WORK INSTRUCTION
Gather every line from the entries below that includes "brown".

━━ INPUT RECORDS

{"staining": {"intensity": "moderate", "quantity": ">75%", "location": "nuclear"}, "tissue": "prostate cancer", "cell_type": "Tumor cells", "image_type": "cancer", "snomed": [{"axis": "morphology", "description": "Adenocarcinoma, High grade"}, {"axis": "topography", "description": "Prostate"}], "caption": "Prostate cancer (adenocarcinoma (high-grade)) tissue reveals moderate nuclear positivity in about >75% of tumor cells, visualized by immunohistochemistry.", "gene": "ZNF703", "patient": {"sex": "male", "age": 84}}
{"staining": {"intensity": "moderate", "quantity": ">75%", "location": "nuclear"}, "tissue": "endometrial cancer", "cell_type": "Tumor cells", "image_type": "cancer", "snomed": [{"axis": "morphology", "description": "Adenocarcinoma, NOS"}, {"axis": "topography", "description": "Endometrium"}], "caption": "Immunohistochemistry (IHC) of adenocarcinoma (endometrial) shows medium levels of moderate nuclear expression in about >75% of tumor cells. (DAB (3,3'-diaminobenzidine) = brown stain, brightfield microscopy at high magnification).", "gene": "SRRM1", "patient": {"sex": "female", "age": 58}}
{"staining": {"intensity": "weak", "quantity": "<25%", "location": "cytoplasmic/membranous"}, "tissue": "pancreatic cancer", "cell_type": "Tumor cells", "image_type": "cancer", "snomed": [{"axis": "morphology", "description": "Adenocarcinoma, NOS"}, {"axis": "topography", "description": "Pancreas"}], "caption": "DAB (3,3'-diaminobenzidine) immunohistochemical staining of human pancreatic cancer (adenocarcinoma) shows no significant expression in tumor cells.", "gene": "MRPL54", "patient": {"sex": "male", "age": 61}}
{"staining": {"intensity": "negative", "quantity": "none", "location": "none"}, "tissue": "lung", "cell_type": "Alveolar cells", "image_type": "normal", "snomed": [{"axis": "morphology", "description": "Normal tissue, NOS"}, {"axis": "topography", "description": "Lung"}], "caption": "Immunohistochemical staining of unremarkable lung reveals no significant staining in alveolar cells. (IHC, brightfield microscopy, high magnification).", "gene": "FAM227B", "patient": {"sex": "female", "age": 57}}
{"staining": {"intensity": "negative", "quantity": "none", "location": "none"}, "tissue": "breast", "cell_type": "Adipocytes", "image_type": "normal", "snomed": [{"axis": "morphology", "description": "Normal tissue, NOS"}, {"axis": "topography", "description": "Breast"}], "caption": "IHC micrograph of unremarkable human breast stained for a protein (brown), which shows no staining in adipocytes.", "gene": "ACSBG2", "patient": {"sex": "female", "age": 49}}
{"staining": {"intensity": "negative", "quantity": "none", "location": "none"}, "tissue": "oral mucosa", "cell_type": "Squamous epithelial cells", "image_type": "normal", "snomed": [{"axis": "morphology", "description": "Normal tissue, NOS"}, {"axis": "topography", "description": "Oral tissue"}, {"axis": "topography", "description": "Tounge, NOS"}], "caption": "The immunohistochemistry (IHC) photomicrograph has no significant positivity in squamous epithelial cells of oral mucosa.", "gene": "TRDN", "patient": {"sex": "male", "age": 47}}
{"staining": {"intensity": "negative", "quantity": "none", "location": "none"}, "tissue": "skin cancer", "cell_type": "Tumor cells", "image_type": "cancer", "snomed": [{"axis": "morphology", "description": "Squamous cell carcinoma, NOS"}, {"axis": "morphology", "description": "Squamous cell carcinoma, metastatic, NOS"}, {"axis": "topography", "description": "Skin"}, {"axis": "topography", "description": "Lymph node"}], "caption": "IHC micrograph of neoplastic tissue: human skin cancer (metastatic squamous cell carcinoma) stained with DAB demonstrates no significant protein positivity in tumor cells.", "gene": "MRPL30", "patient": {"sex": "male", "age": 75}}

━━━━

ANSWER BOX
{"staining": {"intensity": "moderate", "quantity": ">75%", "location": "nuclear"}, "tissue": "endometrial cancer", "cell_type": "Tumor cells", "image_type": "cancer", "snomed": [{"axis": "morphology", "description": "Adenocarcinoma, NOS"}, {"axis": "topography", "description": "Endometrium"}], "caption": "Immunohistochemistry (IHC) of adenocarcinoma (endometrial) shows medium levels of moderate nuclear expression in about >75% of tumor cells. (DAB (3,3'-diaminobenzidine) = brown stain, brightfield microscopy at high magnification).", "gene": "SRRM1", "patient": {"sex": "female", "age": 58}}
{"staining": {"intensity": "negative", "quantity": "none", "location": "none"}, "tissue": "breast", "cell_type": "Adipocytes", "image_type": "normal", "snomed": [{"axis": "morphology", "description": "Normal tissue, NOS"}, {"axis": "topography", "description": "Breast"}], "caption": "IHC micrograph of unremarkable human breast stained for a protein (brown), which shows no staining in adipocytes.", "gene": "ACSBG2", "patient": {"sex": "female", "age": 49}}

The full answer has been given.